[Recorded data]
···

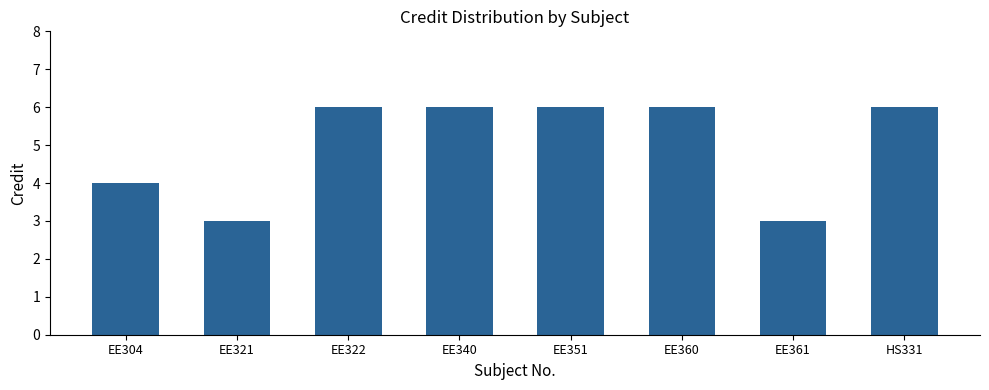

Reading right to left, what are all the values shown in this chart?

6	3	6	6	6	6	3	4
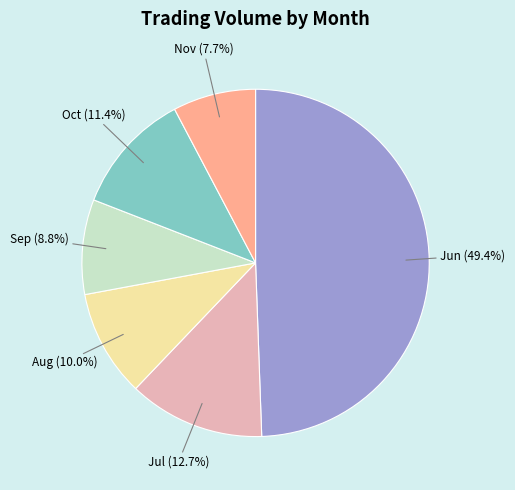

Which slice is the smallest?

Nov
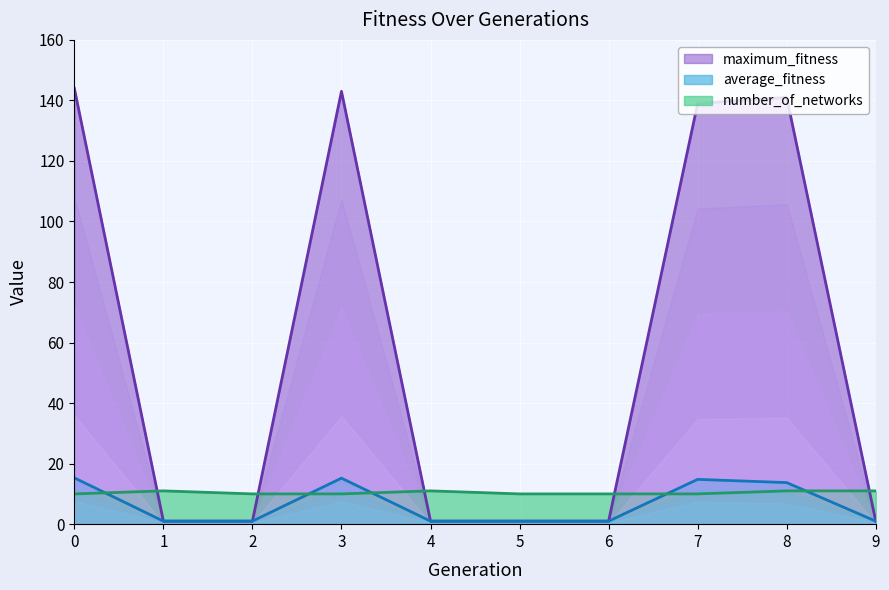

Reading left to right, list all the values displayed in this chart.

maximum_fitness: 0=144.0	1=1.0	2=1.0	3=143.0	4=1.0	5=1.0	6=1.0	7=139.0	8=141.0	9=1.0
average_fitness: 0=15.3	1=1.0	2=1.0	3=15.2	4=1.0	5=1.0	6=1.0	7=14.8	8=13.7	9=1.0
number_of_networks: 0=10.0	1=11.0	2=10.0	3=10.0	4=11.0	5=10.0	6=10.0	7=10.0	8=11.0	9=11.0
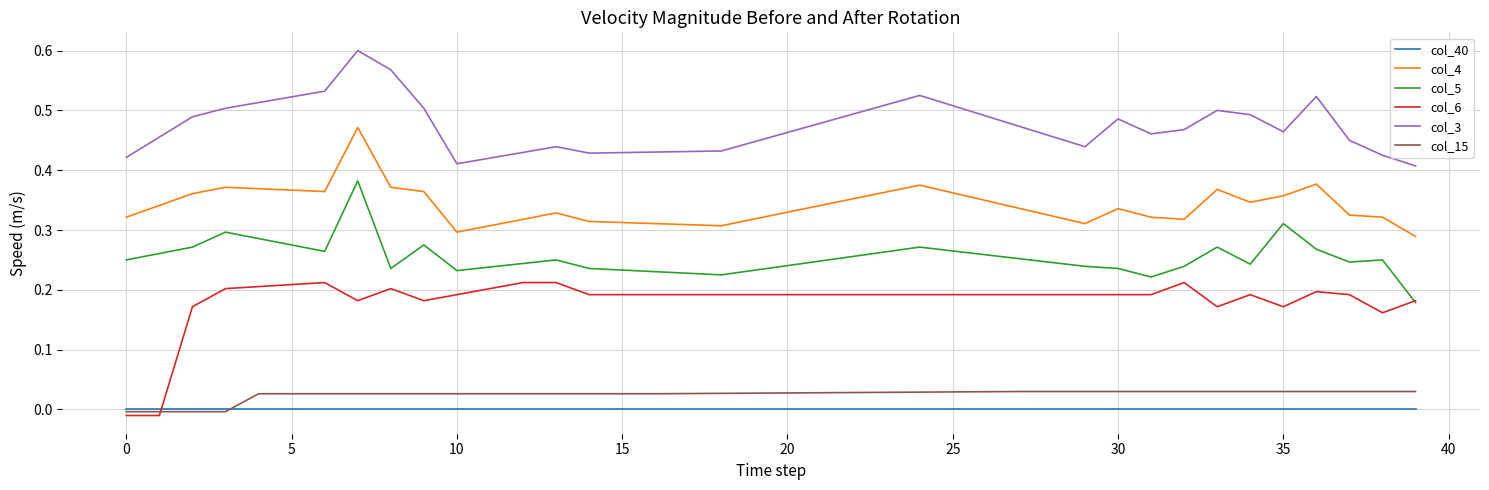

Which series has the largest total across all categories?

col_3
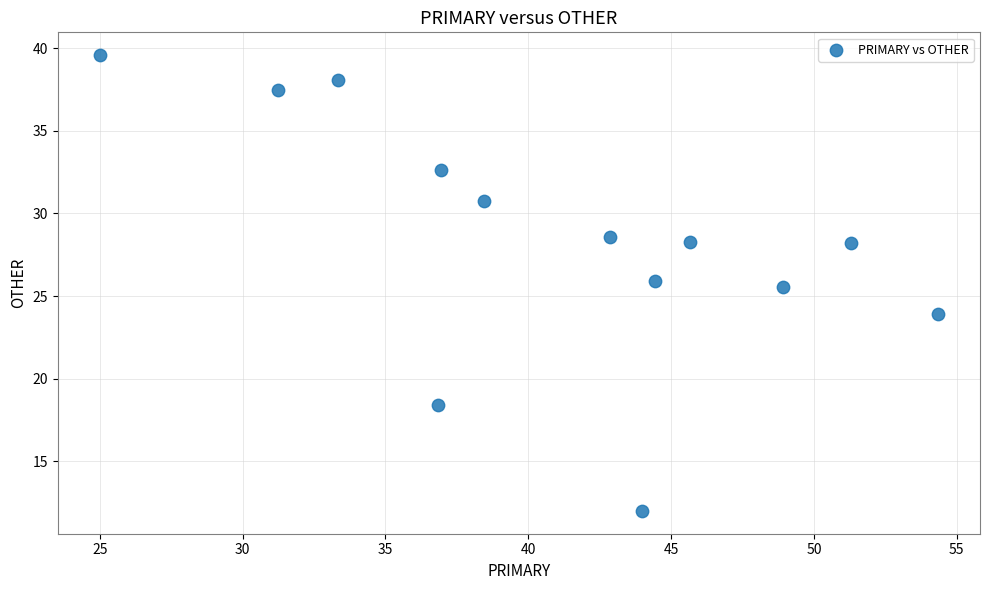

What Y value in the scatter plot is closest to 25?

25.5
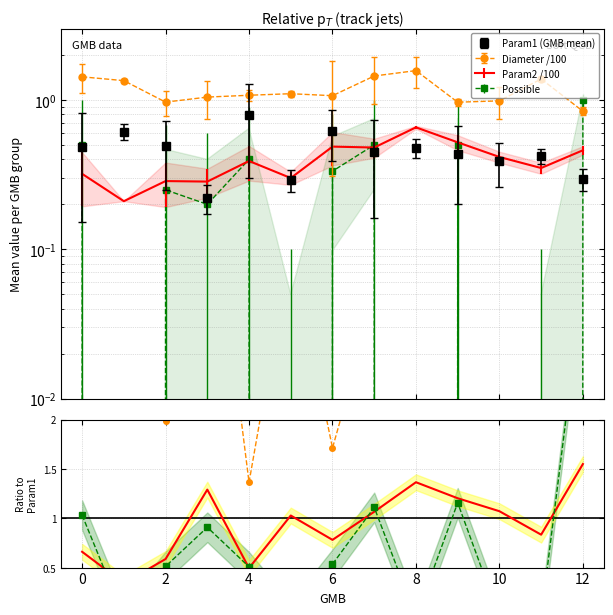

What is the label of the 3rd point from the right?

10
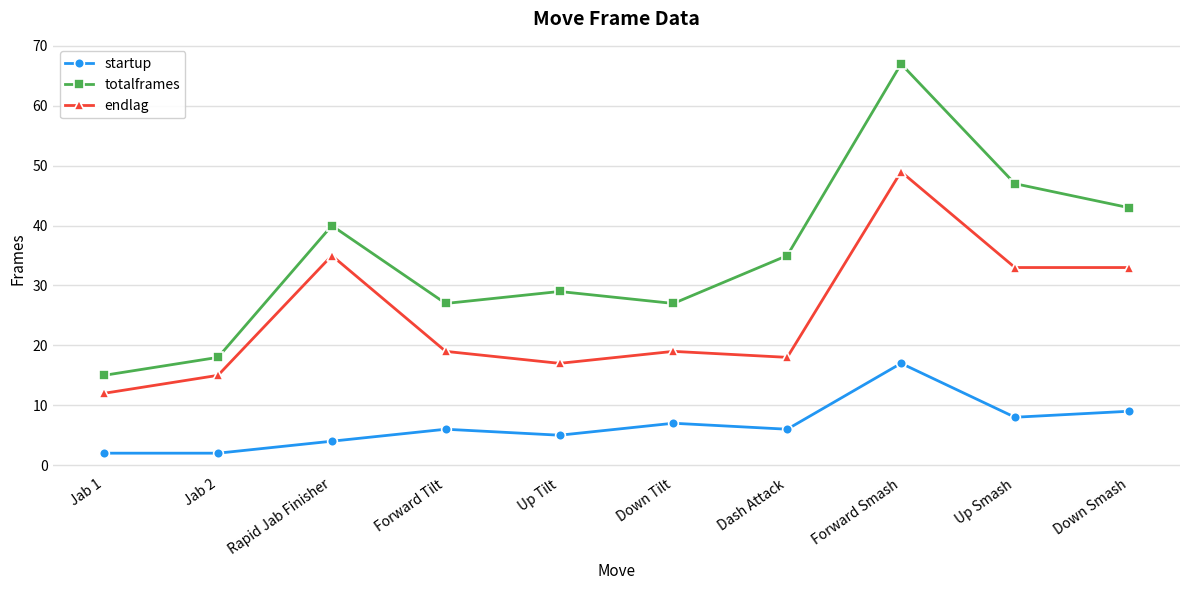

What is the label of the 3rd point from the left?

Rapid Jab Finisher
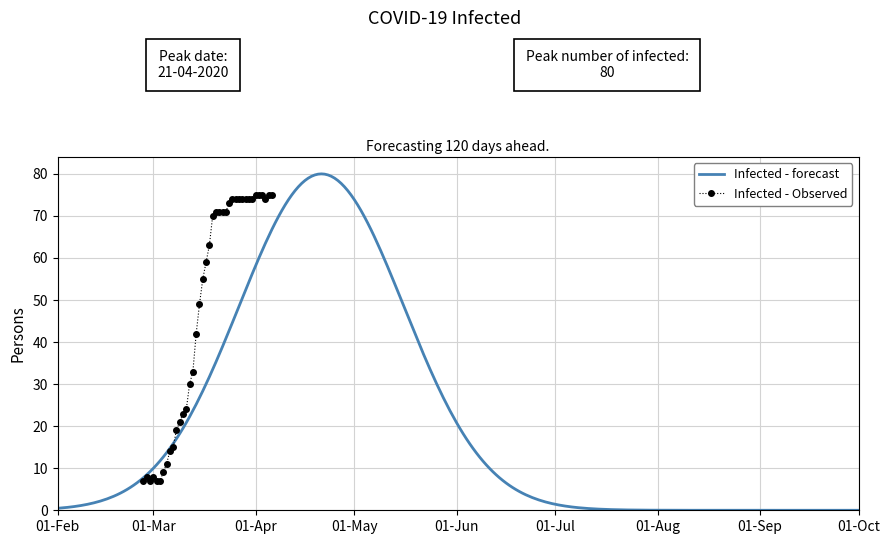

The value at 2020-03-18 is 42. True or false?

False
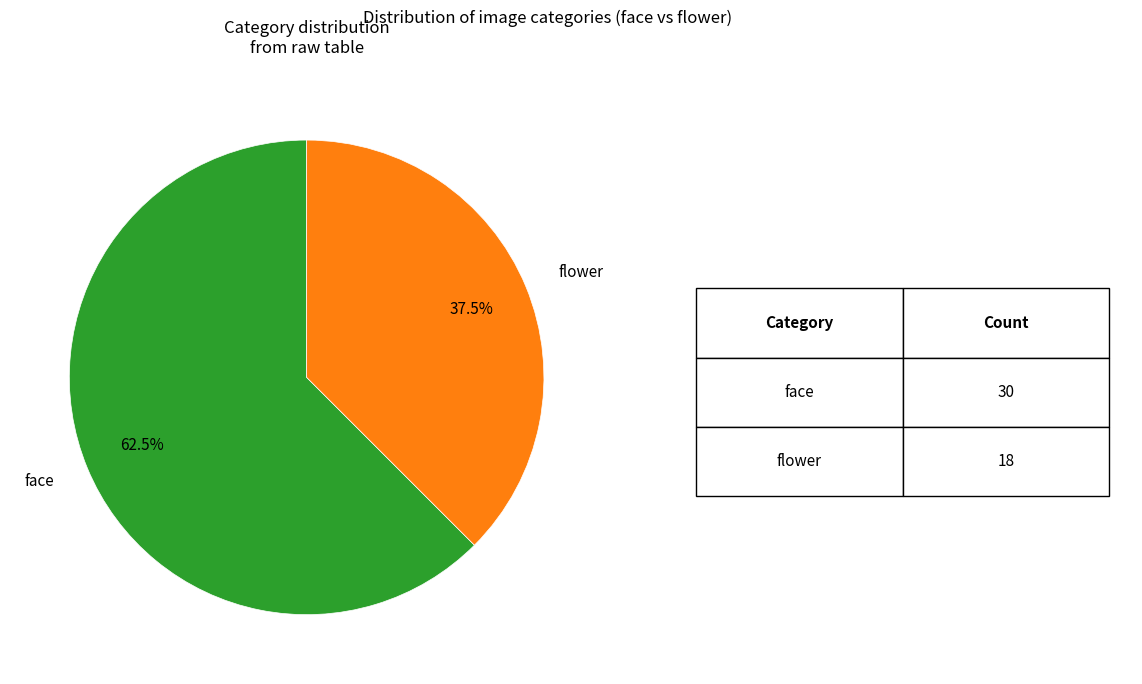

Do face and flower together represent more than half of the pie?

Yes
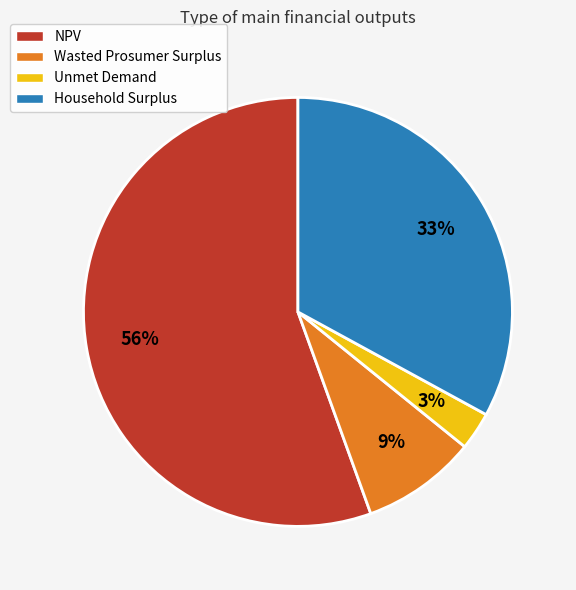

How many segments does this pie chart have?

4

···

Problem:
Gather every line of the listing above that contains the string "Reading", matching case exactly.

Result for this exercise:
Reading right to left, what are all the values shown in this chart?
Reading left to right, list all the values displayed in this chart.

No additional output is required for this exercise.